For older leaders, a threshold time is when they recognize that the way they used power – – by achievement and association — must now gently transition into power by wisdom.3

For my husband, it was when he realized he was weary, driven and lonely when he was at the top of his profession.

For a close relative, when asked to expand his leadership responsibilities, it was when he admitted out loud, “I am not ready for the rest of my life.”

For John Piper it was when he realized his soul, marriage, family, and ministry pattern needed “a reality check from the Holy Spirit” in order to deal with “several species of pride in my soul … that have taken a toll on my relationship with my wife and others who are dear to me.”4

For Oswald Chambers, author of My Utmost for His Highest, it was the realization that he had no “conscious communion” with God and that the Bible was “the dullest, most uninteresting book in existence,” even while he was seeing hundreds converted to Christ through his ministry, and receiving the adulation of thousands more.5

For Saul, it was when the light and voice blindsided him and blinded him with the hard truth that his zeal for God had hurt God; it took him three days and 14 years to work through the implication of that!

Threshold times happen at any stage of life. They are not simple yes and no answers to life’s tests. They demand essays from us, sometimes 3 day essays, sometimes six months essays and sometimes 4 to 14 year essays.

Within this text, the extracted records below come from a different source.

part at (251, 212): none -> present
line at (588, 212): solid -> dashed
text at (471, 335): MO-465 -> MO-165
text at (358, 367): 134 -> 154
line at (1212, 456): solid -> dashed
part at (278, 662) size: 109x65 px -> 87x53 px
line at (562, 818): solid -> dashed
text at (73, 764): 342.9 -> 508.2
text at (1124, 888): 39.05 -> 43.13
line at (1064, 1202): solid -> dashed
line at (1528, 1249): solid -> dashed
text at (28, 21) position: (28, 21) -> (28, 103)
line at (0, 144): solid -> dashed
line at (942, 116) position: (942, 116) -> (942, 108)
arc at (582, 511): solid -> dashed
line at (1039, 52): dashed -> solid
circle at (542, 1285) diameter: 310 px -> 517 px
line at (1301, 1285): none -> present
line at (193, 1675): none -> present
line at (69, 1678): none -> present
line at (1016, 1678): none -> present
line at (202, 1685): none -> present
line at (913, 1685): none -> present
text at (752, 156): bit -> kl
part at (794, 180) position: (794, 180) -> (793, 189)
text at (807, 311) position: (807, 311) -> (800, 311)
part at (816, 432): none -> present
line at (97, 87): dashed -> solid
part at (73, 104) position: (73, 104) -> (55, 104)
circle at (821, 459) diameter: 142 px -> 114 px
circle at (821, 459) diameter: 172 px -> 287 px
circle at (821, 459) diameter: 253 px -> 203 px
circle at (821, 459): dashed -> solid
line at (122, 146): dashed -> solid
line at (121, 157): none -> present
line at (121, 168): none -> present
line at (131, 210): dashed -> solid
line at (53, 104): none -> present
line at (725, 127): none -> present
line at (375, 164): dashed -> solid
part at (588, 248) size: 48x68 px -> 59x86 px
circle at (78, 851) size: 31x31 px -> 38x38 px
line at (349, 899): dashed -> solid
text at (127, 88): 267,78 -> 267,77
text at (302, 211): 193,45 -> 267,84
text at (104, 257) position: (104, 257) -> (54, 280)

Threshold times do more than pose the question, “What am I going to do now?” They cause us to ask, “Who am I going to be now?” Like drill sergeants, threshold times get in your face and give you three options: leave, stay, or change. Threshold times come to us as pebbles in our shoes or mountains in the road, but no matter the size or intensity or duration, they are so significant that if we don’t recognize them, or we do recognize them and yet persist in avoiding them, we will not mature into the next stages required of leaders.

Disciplines for Threshold Times: Moving from the Competitive to the Collaborative and Contemplative

We can’t go into threshold times doing the same ole-same ole. Moving into something new means we have to do something new to get there. What got us to where we are now has been a lot of good old fashioned competitiveness: the drive to do more, know more, have more and be better. That’s all well and good. We are building our container, we are faithful fruitful stewards. We are accustomed to pushing ourselves, yet in threshold times, we find that the disciplines we need are ones that will help us stay in the threshold with no anxiety to move on. We have to be attuned to the present in order to learn what it is trying to teach us.

3 See Janet O. Hagberg, Real Power: Stages of Personal Power in Organizations for excellent insights on how leaders must always reinterpret power according to their stage of life.
4 Piper took half a year off in order to do this. Christianity Today, March 2010, in an article written by Collin Hansen entitled “The Toll of Our Toiling,”­‐only/23-­‐21.0.html.
5 Oswald Chambers: Abandoned to God, by David McCasland, 1993. Chambers was in this threshold for four years as he wrestled with his pride of not wanting others to see his desperate condition. In his words, “God will make it known to those who know you best how bad you are in heart. And I was not willing to be a fool for Christ’s sake.”